I think she's gonna have a hemorrhage if I keep flirting. Yesterday I made sure to wear that little blue thong and corset set that she likes so much. I guess when you cant see a certain color, it becomes exotic or something. I dropped by her room before class and was sure to lean in real close, give her a good view of cleavage. She made the cutest little grunting sound when she retreated back to the bathroom. She is so cute. I cornered her in the P.E. office during sixth. She dropped a file and I picked it up, hicking my skirt up when I bent over. Usually just one of those moves could get me a screaming O. Tori knows how to give me the hardest orgasms. She gave me twelve in 20 minutes one time. And then I slept for two days, but it was totally worth it. She does this thing with her hand where she pushes two fingers inside and rubs my g spot while her thumb pushes that big nerve on my clit. I cant do it. Shit I miss her.

But she hasn't broke down. Ill give in, but she has to make the first official move. I think it's a fit punishment for the crime, and it's fun.

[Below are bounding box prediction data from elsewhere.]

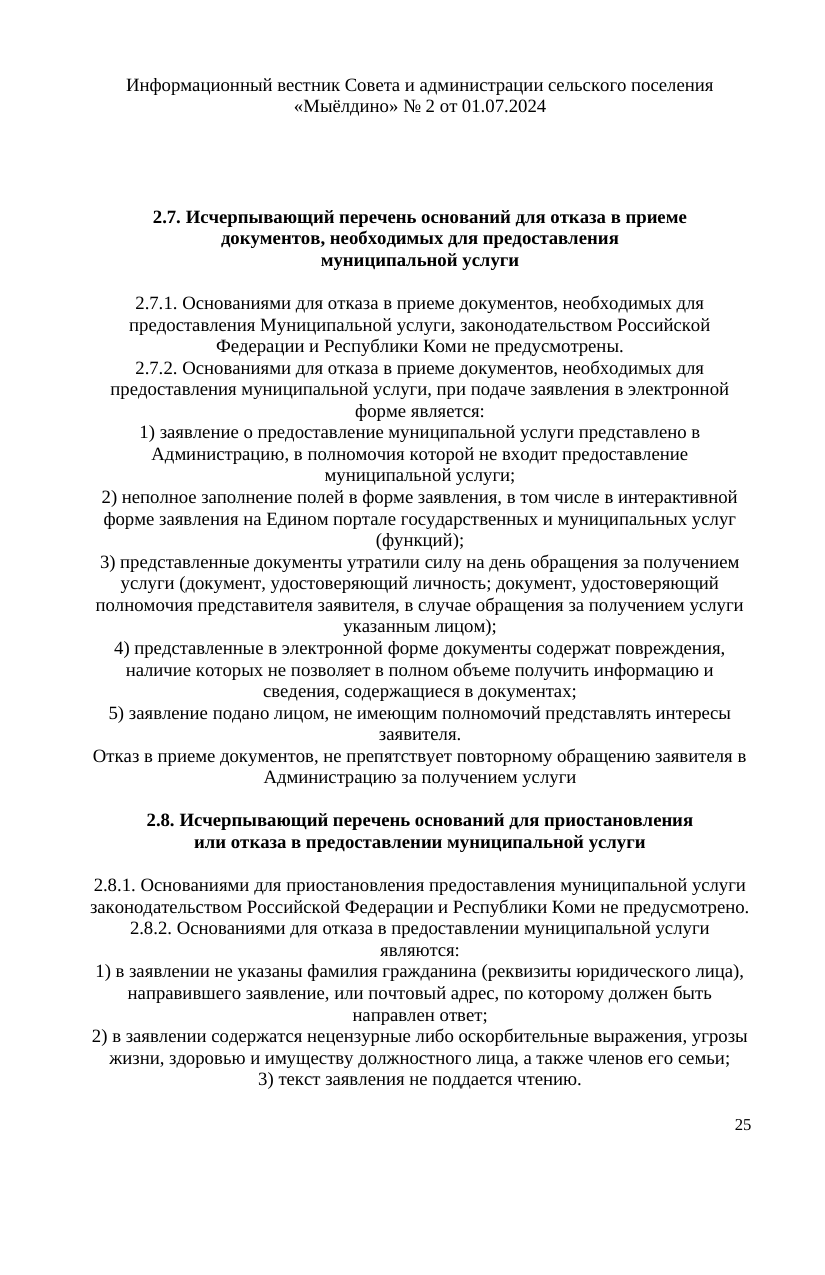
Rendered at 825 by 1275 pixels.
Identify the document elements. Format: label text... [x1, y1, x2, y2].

text 2.7.2. Основаниями для отказа в приеме документов, необходимых для предоставления муниципальной услуги, при подаче заявления в электронной форме является: [89, 357, 751, 421]
text 2) неполное заполнение полей в форме заявления, в том числе в интерактивной форме заявления на Едином портале государственных и муниципальных услуг (функций); [89, 486, 751, 551]
text 1) заявление о предоставление муниципальной услуги представлено в Администрацию, в полномочия которой не входит предоставление муниципальной услуги; [89, 421, 751, 486]
text 2) в заявлении содержатся нецензурные либо оскорбительные выражения, угрозы жизни, здоровью и имуществу должностного лица, а также членов его семьи; [89, 1025, 751, 1068]
text 2.7. Исчерпывающий перечень оснований для отказа в приеме [89, 206, 751, 227]
text 5) заявление подано лицом, не имеющим полномочий представлять интересы заявителя. [89, 702, 751, 745]
text 2.7.1. Основаниями для отказа в приеме документов, необходимых для предоставления Муниципальной услуги, законодательством Российской Федерации и Республики Коми не предусмотрены. [89, 292, 751, 357]
text муниципальной услуги [89, 249, 751, 270]
text 2.8.2. Основаниями для отказа в предоставлении муниципальной услуги являются: [89, 917, 751, 960]
text 3) представленные документы утратили силу на день обращения за получением услуги (документ, удостоверяющий личность; документ, удостоверяющий полномочия представителя заявителя, в случае обращения за получением услуги указанным лицом); [89, 551, 751, 637]
text 3) текст заявления не поддается чтению. [89, 1068, 751, 1090]
text или отказа в предоставлении муниципальной услуги [89, 831, 751, 852]
text 2.8.1. Основаниями для приостановления предоставления муниципальной услуги законодательством Российской Федерации и Республики Коми не предусмотрено. [89, 874, 751, 917]
text 2.8. Исчерпывающий перечень оснований для приостановления [89, 809, 751, 831]
text документов, необходимых для предоставления [89, 227, 751, 249]
text Отказ в приеме документов, не препятствует повторному обращению заявителя в Администрацию за получением услуги [89, 745, 751, 788]
text 4) представленные в электронной форме документы содержат повреждения, наличие которых не позволяет в полном объеме получить информацию и сведения, содержащиеся в документах; [89, 637, 751, 702]
text 1) в заявлении не указаны фамилия гражданина (реквизиты юридического лица), направившего заявление, или почтовый адрес, по которому должен быть направлен ответ; [89, 960, 751, 1025]
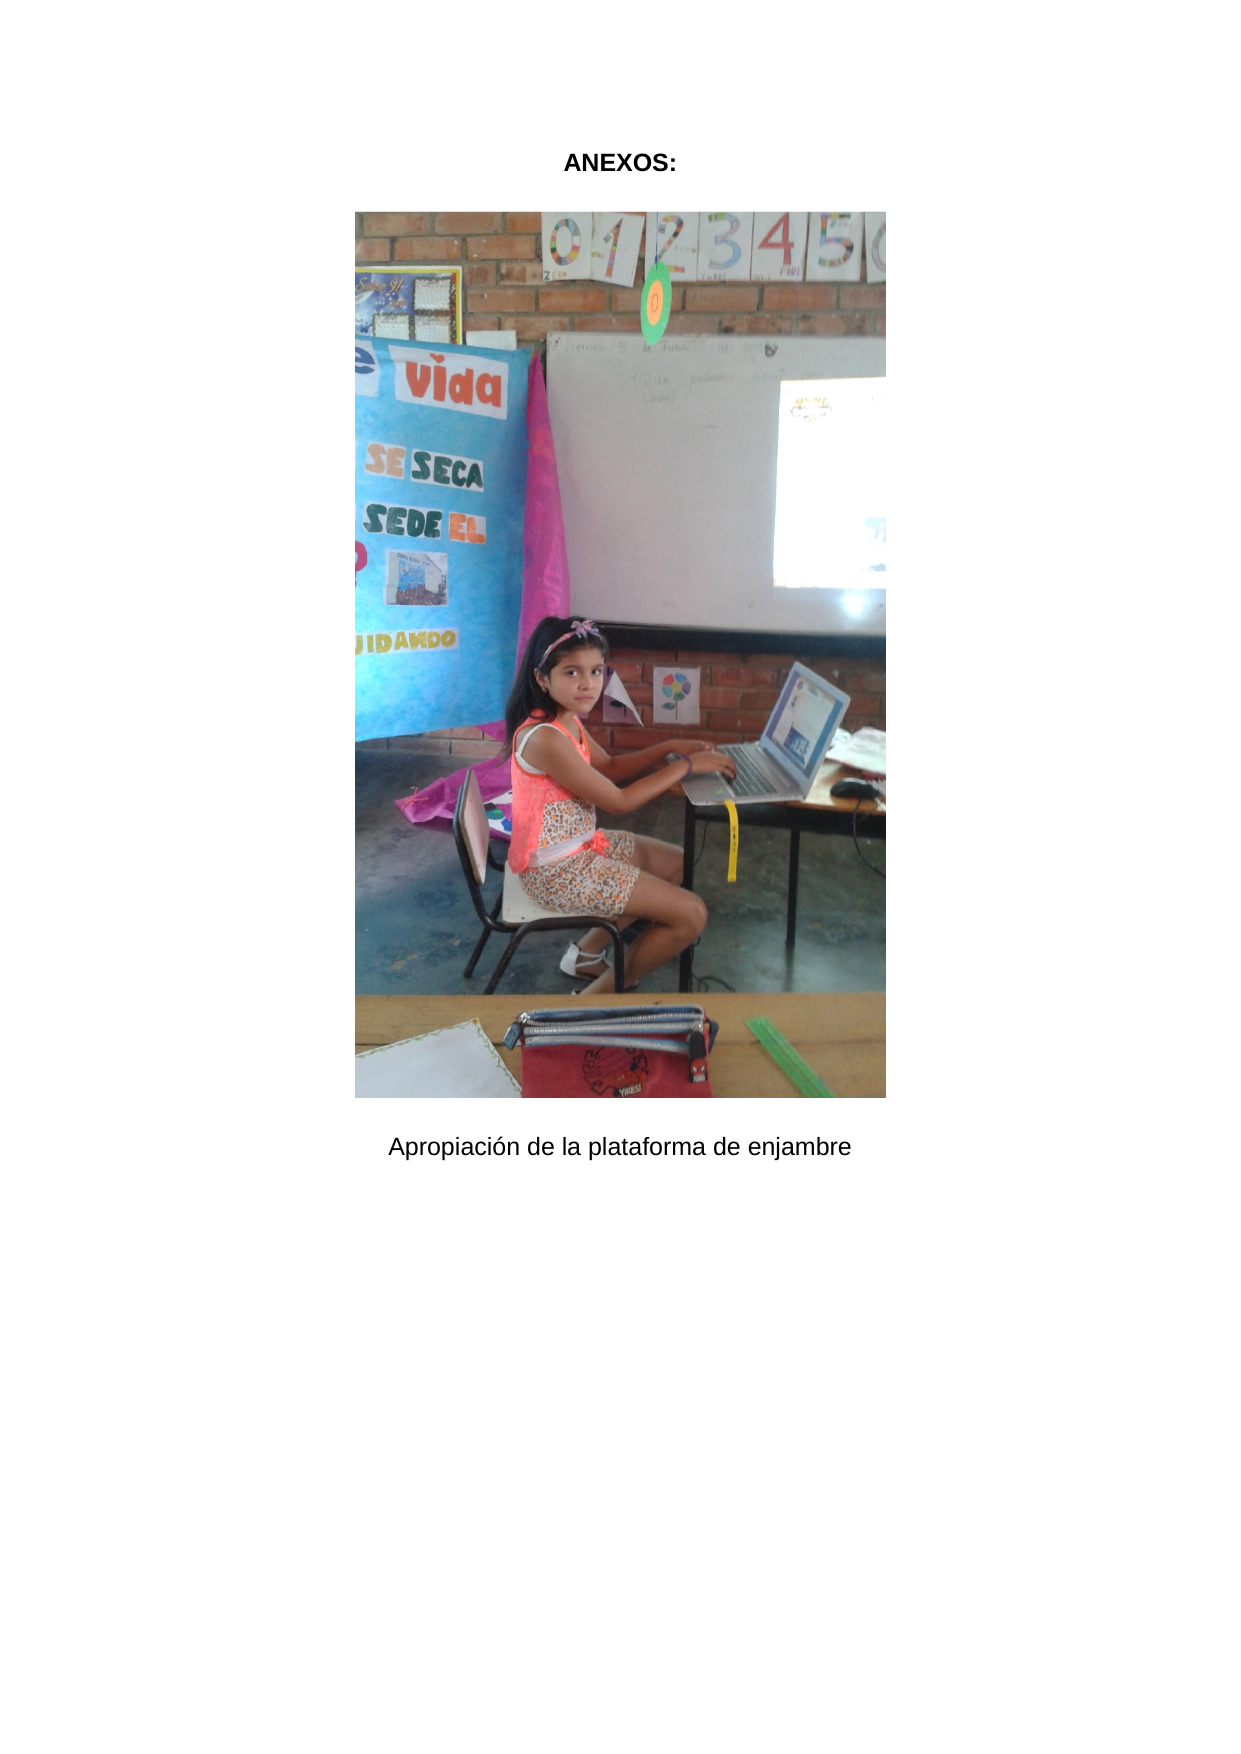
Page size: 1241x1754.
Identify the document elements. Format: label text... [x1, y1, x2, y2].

text ANEXOS: [177, 148, 1063, 176]
text Apropiación de la plataforma de enjambre [177, 1132, 1063, 1161]
picture [355, 213, 886, 1098]
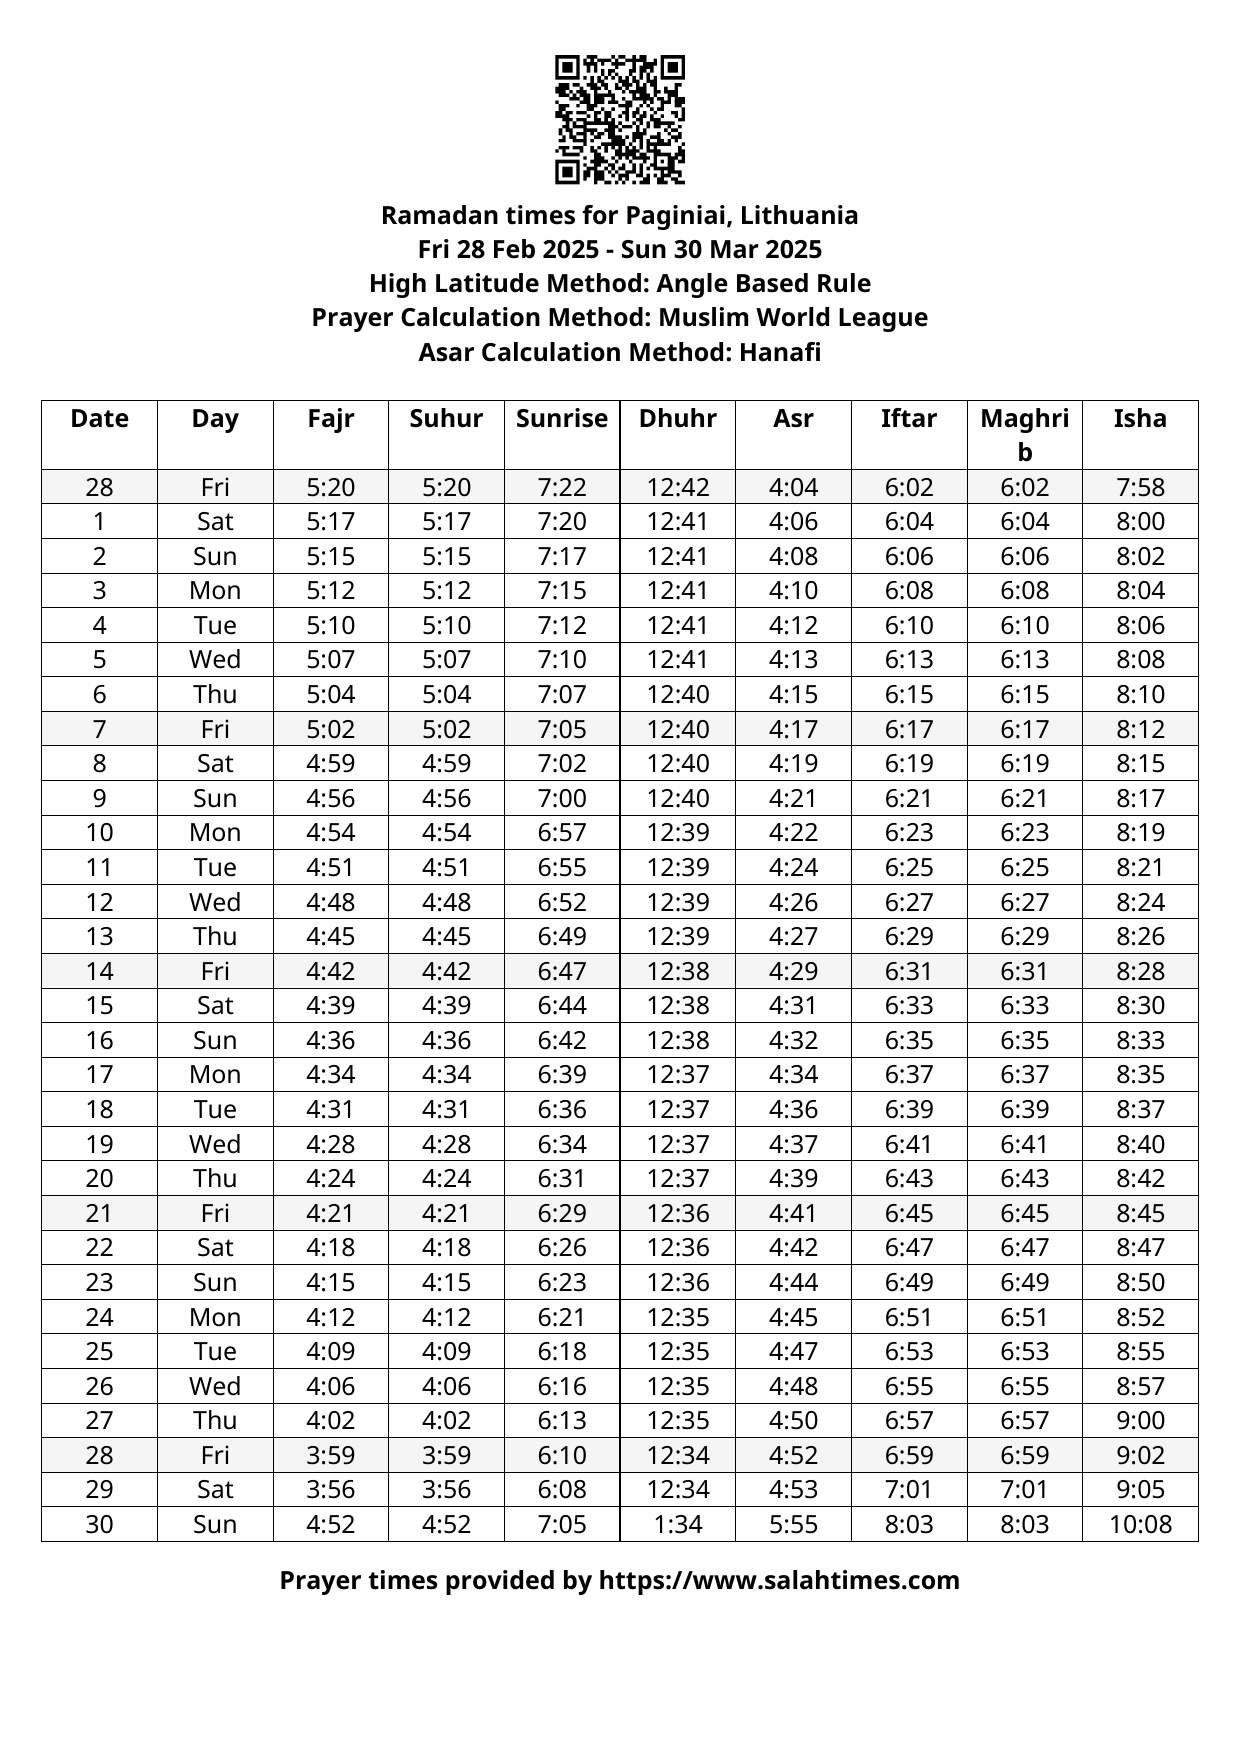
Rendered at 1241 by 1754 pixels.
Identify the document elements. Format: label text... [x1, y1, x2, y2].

I think I've earned my little game. When she as kidnapped, I had to run everything. All I wanted to do was help Luke find her, and he made me stay and hold down the fort. I didn't know how hard her life really was. There were so many people that needed her, and they wouldn't deal with me. I needed her most of all. It was harder because I was so scared that she was gone. Maybe that's why Im willing to take her back, she is a new person, right? Whatev.

Bridgett and the baby are good. Jacob gets bigger everyday, and she says he's healthy. When Tori disappeared, I had to give the preverbal horse head to Miles. I think he thought that if Tori was gone, there wouldn't be anyone to force him and his family to pay child support. He was wrong. I don't like hurting people like Tori does, but sometimes it's the only way. Bridge was with us at Mcmannis, her folks don't give a crap about her, wont help her or Jacob, and Miles' folks are filthy rich. No justice for the poor, ya know.

The civic2 should be ready to race this weekend, if I can get the clutch timing right. The nos makes going from fifth to sixth kinda crappy. If I hit the nos when Im in sixth, the car goes so fast that I let off the gas, and when the nos boost stops, the car dies. Its shitty, but I can fix it. And the gaskets on the tailpipes are melting or cracking when they cool down. Its not like it gives us more control or speed, so I say that we need to cut the headers off. Ryan doesn't want to take them off though, he says that the engine is running too hot. What a tard. Just because its his baby car doesn't mean that he gets all the decisions. I am still the one driving it.

Daddy is supposed to come on Thursday. Maybe I'll tell him about the playboy shoot when we go to lunch. He's trying, I guess. He says he's trying, but he wont even say hi to Tori. He still hasn't forgiven me for making him loose the election two years ago. I hope its better than last time, maybe we can order before he walks out. Im not mad at him, at least he didn't just run off like mom. What do you expect form a republican. If Chaney doesn't like his little lesbian, then why should daddy? Doesn't mean that it doesn't hurt.

If one more Deck goon corners me and tells me that Im Tori's back up, Im gonna kill one of them. Tori will be fine, she is still just as smart. I'm Robin, not batman, and I don't want to be Batman. Why would I want to be the angsty superhero who saves the day, but goes home alone? I don't want to be alone. I don't care what's in our future, as long as Im not alone, I think I'll be ok.